For each line of the data that includes the word "sensores", copy the line.
___ Data shown
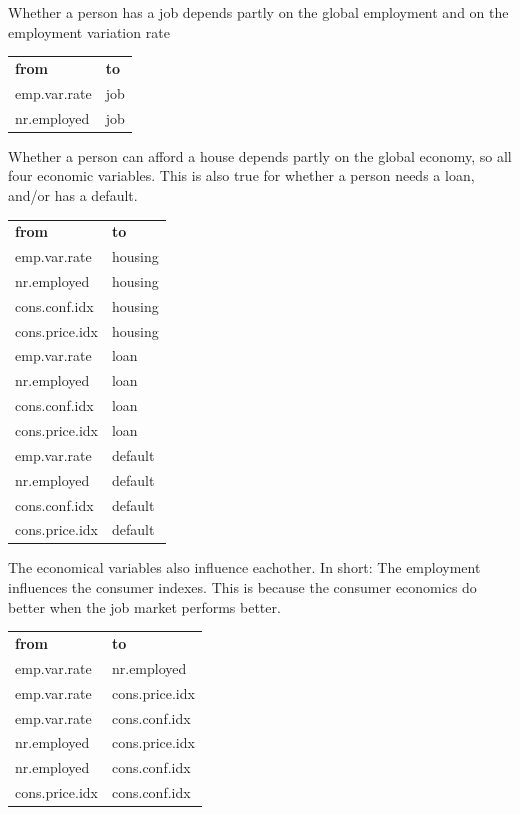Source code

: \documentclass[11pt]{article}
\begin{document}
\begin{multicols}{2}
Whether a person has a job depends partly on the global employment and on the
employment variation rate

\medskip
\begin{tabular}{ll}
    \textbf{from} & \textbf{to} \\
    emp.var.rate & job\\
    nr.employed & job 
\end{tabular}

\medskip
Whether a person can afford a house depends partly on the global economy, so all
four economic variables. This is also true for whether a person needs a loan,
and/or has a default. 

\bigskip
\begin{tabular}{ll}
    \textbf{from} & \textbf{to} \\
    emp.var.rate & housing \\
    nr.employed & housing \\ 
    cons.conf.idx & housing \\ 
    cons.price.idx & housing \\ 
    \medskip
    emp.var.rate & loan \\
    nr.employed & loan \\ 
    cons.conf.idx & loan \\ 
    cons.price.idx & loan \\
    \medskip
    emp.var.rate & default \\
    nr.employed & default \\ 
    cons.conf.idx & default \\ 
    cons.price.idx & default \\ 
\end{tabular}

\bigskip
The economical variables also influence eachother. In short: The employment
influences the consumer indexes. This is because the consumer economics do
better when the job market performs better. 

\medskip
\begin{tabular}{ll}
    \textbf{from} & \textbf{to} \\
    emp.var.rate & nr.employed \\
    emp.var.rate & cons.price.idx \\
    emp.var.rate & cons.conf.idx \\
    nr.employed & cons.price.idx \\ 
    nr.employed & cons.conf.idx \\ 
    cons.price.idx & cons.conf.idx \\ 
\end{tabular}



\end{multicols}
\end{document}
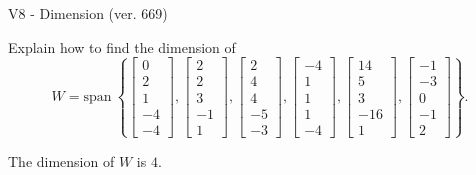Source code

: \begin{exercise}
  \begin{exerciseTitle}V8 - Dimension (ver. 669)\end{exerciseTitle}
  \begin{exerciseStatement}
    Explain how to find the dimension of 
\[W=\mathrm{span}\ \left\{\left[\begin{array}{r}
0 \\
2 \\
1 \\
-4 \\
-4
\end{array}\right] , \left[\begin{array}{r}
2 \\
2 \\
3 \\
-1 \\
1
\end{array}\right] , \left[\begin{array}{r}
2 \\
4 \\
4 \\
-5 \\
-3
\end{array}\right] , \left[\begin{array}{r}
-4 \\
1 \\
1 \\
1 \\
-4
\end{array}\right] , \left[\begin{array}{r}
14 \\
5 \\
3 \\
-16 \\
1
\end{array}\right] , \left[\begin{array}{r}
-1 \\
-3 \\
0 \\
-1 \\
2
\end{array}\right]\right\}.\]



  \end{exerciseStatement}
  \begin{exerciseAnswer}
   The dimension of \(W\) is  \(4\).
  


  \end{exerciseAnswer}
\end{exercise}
______
___ Data shown
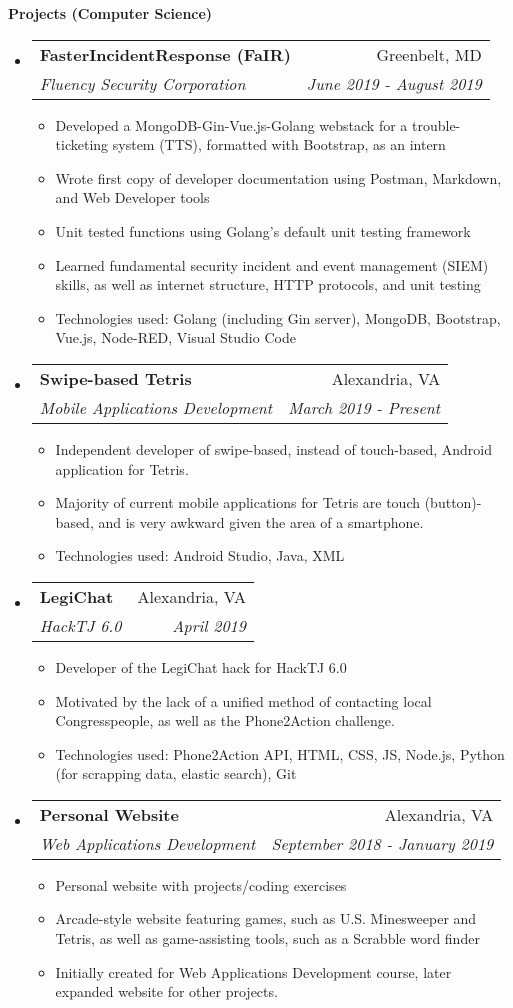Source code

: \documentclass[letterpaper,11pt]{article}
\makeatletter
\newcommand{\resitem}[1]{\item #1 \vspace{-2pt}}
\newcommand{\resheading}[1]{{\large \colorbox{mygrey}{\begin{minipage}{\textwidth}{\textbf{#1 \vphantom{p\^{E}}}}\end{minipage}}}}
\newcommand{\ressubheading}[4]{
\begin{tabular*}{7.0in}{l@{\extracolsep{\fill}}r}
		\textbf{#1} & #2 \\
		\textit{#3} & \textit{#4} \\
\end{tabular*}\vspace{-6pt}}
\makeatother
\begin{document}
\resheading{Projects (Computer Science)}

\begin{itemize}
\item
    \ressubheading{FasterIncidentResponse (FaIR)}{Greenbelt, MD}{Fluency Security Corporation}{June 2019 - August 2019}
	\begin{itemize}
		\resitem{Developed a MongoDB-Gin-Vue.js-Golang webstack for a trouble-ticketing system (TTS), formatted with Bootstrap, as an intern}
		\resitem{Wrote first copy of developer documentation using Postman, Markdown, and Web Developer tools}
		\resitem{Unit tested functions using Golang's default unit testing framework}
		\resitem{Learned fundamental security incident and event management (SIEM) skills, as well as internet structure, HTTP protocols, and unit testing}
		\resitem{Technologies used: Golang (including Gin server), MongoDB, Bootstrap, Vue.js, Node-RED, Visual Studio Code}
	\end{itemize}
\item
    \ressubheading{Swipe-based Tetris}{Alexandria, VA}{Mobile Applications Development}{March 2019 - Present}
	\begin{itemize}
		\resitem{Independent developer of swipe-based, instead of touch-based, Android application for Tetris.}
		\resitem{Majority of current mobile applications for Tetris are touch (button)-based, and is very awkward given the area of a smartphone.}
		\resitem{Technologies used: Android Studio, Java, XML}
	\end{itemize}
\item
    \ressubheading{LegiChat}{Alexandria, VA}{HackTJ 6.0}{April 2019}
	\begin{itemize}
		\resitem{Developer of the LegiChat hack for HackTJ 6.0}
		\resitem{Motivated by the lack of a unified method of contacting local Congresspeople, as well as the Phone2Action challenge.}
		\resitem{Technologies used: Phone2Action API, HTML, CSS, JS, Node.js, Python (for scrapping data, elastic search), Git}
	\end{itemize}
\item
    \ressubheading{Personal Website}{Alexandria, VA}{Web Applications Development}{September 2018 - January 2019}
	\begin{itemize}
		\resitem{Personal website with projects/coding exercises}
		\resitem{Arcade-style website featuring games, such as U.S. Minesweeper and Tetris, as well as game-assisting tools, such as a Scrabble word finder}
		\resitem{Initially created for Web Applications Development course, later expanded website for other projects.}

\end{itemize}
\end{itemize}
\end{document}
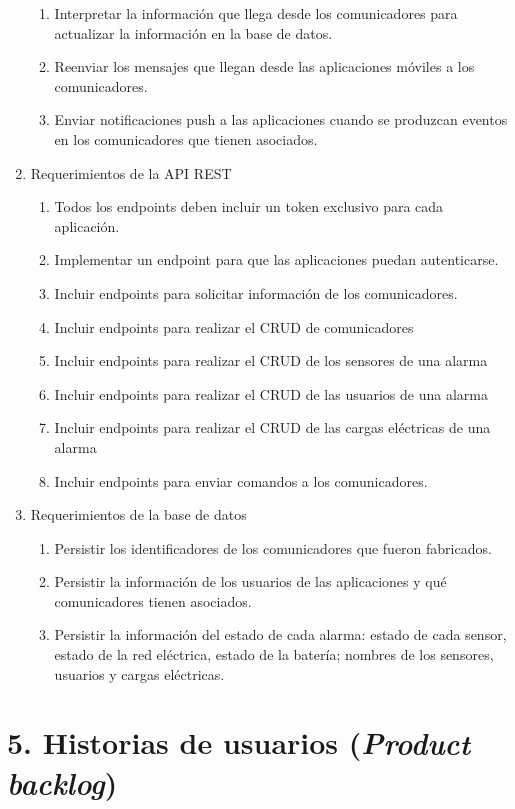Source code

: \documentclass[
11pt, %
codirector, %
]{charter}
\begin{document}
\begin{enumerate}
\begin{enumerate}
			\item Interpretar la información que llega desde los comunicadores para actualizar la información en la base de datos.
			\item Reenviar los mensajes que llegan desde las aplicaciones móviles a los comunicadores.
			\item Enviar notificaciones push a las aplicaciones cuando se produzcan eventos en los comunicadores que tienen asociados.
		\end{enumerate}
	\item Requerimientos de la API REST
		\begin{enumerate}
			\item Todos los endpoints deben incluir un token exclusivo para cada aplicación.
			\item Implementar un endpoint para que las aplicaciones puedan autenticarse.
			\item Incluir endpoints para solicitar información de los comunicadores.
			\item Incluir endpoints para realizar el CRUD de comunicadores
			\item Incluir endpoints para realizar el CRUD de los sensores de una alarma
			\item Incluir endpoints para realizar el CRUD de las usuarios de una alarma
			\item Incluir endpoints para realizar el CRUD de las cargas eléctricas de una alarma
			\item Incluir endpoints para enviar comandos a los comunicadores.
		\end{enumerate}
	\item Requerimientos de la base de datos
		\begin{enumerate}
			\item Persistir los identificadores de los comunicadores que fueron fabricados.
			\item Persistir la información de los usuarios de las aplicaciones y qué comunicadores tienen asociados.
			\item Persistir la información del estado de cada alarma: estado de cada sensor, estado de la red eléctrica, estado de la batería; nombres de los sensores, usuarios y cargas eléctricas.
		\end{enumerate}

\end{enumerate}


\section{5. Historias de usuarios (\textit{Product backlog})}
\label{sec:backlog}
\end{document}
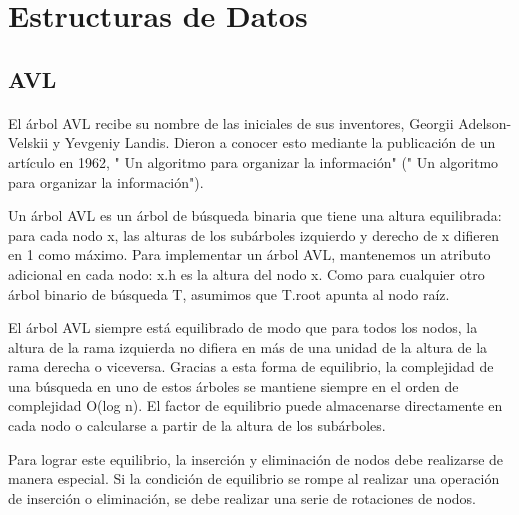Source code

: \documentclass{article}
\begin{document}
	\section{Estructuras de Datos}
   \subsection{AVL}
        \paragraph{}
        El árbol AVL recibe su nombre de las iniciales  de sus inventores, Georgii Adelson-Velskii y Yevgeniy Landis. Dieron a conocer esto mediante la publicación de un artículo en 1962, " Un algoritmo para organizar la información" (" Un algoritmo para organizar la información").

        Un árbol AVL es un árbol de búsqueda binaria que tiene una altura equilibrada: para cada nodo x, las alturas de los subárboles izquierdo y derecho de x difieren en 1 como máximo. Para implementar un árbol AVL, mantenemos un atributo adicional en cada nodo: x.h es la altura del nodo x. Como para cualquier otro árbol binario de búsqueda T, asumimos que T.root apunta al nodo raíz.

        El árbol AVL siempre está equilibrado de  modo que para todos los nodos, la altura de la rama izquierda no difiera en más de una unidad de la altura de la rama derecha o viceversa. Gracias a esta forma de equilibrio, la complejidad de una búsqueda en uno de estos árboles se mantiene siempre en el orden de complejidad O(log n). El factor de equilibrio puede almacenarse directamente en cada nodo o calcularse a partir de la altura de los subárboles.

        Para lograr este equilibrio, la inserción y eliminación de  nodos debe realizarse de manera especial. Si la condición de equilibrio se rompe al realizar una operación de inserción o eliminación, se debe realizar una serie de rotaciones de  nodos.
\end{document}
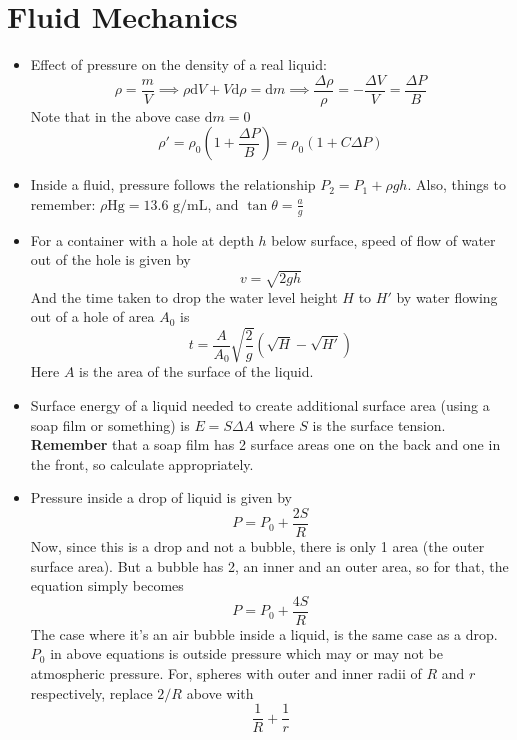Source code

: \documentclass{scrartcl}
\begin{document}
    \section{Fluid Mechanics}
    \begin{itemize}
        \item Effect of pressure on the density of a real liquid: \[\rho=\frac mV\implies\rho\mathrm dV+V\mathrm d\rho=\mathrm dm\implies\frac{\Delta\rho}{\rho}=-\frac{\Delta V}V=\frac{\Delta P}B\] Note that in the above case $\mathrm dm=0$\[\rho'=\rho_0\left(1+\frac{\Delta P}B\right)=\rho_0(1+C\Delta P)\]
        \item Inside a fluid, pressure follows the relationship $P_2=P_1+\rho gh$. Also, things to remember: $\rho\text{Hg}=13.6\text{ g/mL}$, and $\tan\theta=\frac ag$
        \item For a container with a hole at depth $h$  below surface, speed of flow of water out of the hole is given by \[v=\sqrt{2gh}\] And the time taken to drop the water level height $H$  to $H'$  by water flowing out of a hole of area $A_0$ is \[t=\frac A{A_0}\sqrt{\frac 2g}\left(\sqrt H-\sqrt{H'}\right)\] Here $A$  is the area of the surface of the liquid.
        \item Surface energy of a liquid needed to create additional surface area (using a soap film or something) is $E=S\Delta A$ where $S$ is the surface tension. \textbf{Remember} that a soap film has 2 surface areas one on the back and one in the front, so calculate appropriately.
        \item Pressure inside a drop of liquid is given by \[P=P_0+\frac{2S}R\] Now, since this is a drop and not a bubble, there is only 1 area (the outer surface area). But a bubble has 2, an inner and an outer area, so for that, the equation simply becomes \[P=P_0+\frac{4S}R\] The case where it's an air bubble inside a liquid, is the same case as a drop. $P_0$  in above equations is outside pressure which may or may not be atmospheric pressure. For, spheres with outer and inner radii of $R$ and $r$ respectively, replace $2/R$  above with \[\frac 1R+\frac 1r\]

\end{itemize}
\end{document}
______
___ Data shown
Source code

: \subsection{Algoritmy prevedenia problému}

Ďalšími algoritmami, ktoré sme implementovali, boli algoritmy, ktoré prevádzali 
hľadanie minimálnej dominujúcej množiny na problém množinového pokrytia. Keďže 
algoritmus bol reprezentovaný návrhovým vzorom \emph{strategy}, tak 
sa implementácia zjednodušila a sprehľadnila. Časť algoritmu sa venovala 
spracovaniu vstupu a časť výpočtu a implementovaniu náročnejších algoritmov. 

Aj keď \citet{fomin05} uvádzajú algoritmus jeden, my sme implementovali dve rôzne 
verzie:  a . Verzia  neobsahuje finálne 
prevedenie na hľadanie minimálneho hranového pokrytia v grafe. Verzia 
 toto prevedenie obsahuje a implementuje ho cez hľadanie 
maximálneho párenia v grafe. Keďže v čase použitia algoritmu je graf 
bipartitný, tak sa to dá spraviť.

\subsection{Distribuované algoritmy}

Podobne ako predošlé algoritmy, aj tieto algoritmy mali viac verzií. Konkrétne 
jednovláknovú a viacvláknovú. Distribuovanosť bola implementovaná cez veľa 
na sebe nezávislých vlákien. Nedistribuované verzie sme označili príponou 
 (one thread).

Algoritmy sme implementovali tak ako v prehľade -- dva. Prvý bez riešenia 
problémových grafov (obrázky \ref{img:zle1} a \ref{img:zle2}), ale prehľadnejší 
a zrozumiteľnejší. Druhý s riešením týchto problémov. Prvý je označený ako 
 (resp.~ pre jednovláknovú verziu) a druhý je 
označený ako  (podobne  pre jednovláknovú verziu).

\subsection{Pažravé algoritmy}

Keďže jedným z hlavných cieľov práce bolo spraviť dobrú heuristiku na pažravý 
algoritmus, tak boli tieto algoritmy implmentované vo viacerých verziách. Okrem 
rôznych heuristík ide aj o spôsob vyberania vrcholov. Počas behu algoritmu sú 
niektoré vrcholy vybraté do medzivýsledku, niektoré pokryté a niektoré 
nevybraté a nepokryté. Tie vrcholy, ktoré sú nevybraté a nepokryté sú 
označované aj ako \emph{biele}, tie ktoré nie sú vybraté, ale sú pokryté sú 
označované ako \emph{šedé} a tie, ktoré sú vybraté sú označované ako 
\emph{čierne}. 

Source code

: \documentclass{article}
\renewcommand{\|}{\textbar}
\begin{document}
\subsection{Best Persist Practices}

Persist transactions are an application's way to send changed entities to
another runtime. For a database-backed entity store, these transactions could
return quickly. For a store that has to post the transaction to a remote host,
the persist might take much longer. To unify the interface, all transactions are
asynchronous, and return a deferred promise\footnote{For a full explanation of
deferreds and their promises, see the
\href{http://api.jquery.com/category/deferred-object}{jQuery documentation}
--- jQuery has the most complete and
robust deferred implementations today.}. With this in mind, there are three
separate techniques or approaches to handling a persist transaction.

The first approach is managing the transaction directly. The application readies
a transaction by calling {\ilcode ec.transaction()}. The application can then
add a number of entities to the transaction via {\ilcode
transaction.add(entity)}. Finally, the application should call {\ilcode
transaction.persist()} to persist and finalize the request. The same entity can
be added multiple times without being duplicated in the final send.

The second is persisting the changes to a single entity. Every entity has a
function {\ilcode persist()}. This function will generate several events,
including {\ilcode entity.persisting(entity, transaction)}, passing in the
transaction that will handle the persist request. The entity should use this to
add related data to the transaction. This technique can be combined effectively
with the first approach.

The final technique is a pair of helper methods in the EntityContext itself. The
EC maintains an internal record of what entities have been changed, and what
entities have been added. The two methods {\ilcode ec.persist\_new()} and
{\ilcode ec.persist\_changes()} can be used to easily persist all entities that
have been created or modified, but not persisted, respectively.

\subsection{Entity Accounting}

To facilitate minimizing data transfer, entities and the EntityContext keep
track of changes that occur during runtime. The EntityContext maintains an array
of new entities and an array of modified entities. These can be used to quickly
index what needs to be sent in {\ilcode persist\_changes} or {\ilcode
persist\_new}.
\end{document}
______
Answer section
			\item Incluir endpoints para realizar el CRUD de los sensores de una alarma
			\item Persistir la información del estado de cada alarma: estado de cada sensor, estado de la red eléctrica, estado de la batería; nombres de los sensores, usuarios y cargas eléctricas.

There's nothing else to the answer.